HERE

PrintE-mail Written by Michael Noble

COMIC BOOK REVIEW: HERE / AUTHOR: RICHARD MCGUIRE / PUBLISHER: PENGUIN / RELEASE DATE: DECEMBER 9TH

Here is a beautiful and mesmerising 300-page expansion from Richard McGuire’s 6-page 1989 original comic. A dazzling experiment in form, it depicts a single room, or rather a single space, across thousands of years of history, both human and prehistoric, via a sequence of multi-panel insertions that create the impression that events are taking place not quite simultaneously but in some shared dimension.

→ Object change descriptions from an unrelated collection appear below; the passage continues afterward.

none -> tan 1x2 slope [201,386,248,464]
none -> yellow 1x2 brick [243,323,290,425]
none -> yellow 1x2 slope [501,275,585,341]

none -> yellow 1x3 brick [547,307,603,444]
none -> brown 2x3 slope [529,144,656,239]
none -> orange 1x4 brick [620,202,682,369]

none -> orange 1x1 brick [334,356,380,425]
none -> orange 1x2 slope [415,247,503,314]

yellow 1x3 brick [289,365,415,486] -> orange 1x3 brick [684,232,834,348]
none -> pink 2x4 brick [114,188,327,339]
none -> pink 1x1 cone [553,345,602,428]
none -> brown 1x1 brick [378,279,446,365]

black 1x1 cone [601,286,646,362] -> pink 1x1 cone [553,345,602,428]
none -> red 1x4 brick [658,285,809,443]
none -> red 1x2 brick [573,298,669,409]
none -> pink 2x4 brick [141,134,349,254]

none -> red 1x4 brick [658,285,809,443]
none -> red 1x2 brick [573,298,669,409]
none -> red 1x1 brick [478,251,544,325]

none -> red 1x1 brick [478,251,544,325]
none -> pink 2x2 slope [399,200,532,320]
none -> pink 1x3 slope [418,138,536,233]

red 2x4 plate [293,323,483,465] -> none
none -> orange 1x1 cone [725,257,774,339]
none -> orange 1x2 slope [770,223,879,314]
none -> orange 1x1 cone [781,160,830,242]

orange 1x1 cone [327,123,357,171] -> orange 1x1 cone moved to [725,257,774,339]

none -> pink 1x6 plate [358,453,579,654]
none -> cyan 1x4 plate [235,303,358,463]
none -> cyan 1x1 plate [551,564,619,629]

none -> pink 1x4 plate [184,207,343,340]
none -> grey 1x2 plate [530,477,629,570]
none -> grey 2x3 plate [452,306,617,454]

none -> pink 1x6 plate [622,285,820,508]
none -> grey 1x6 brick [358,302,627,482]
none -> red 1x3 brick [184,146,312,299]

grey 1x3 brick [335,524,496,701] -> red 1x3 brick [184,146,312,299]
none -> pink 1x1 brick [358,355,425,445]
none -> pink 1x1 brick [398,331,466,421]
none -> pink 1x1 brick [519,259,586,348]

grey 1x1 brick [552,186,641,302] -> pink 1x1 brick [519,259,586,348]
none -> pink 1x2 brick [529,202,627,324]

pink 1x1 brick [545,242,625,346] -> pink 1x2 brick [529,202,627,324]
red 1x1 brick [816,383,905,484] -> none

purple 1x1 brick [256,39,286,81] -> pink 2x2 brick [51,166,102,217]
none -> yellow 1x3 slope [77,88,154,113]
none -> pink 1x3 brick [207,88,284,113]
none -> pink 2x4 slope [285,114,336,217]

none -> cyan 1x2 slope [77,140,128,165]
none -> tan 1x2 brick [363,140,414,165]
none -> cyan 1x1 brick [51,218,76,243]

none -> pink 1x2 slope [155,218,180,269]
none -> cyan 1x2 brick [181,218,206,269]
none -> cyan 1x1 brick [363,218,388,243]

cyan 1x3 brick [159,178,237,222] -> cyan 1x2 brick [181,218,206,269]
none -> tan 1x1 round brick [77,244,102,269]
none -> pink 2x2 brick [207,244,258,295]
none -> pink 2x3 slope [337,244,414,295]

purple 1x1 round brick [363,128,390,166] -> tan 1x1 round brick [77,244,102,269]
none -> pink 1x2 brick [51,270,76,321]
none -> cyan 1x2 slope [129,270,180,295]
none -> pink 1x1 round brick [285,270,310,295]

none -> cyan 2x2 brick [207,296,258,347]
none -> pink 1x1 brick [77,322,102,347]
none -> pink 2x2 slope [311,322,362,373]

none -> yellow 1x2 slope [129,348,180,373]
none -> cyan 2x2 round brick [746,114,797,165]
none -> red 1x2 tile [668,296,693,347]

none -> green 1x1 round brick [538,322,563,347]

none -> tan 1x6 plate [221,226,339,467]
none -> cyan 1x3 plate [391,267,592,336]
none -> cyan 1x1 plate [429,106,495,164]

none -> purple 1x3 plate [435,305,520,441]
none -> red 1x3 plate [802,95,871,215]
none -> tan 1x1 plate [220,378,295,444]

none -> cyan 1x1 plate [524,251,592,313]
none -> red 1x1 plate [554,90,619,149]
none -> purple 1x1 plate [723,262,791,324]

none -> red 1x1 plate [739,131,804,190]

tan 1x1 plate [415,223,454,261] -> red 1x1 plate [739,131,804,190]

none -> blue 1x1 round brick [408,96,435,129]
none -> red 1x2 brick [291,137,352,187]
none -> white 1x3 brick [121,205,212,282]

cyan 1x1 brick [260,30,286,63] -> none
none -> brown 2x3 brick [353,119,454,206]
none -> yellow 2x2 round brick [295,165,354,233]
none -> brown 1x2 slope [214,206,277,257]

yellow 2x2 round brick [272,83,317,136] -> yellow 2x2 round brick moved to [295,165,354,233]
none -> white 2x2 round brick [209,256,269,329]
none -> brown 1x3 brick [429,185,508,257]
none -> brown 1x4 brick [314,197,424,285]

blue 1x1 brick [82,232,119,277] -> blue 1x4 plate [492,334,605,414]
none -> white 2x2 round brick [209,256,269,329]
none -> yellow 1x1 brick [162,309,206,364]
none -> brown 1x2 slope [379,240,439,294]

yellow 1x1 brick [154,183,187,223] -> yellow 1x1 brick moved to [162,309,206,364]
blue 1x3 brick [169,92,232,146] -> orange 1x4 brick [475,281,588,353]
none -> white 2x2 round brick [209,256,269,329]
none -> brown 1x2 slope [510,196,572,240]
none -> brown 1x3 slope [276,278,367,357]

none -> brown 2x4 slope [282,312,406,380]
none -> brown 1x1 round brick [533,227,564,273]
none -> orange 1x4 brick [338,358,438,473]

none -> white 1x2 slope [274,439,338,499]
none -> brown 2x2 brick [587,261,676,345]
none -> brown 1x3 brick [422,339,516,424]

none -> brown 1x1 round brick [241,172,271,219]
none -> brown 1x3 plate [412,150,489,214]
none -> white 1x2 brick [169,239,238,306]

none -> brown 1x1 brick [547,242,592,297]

The events themselves are sweetly mundane, which only add to the comics’ power. They initially seem to be arrayed at random, but as the pages go by, themes begin to appear. On one page, a scrapbook of women hold infants at different moments across decades, on another an elderly cleaner scrubs a chair while her counterpart in 1871 feeds a calf. There are occasional sprees of narrative that seep in and out of the progression of pages. If such designs sound flat or odd in print, then it’s further testament to the power of McGuire’s deceptively-simple illustrations. He manages to wring a surprising array of emotions from simple lines and blocks of colour interspersed with deliberately hackneyed jokes and the uncanny wisdom of the everyday.

McGuire alternates his designs between busy pages of four or five panels with intense human action, such as a collection of fancy dress parties at intervals of decades, to simple two panel pages with a more sombre and quiet tone. One of the most affecting is a pair of images consisting of a silhouetted woman and her shadow in 2014 and a thicket of trees in 1503, the whole thing formed from pale, almost pastel, greys, browns and greens. There are many such pages at which the reader, or perhaps viewer, might be prompted to pause and take in the stark beauty of absence. To do so is only part of the story.

This is a book that has been designed to be enjoyed at multiple speeds, through several readings and in different moods. It is pessimistic and optimistic at turns; both bleak and vivid and more a work of art than a comic book.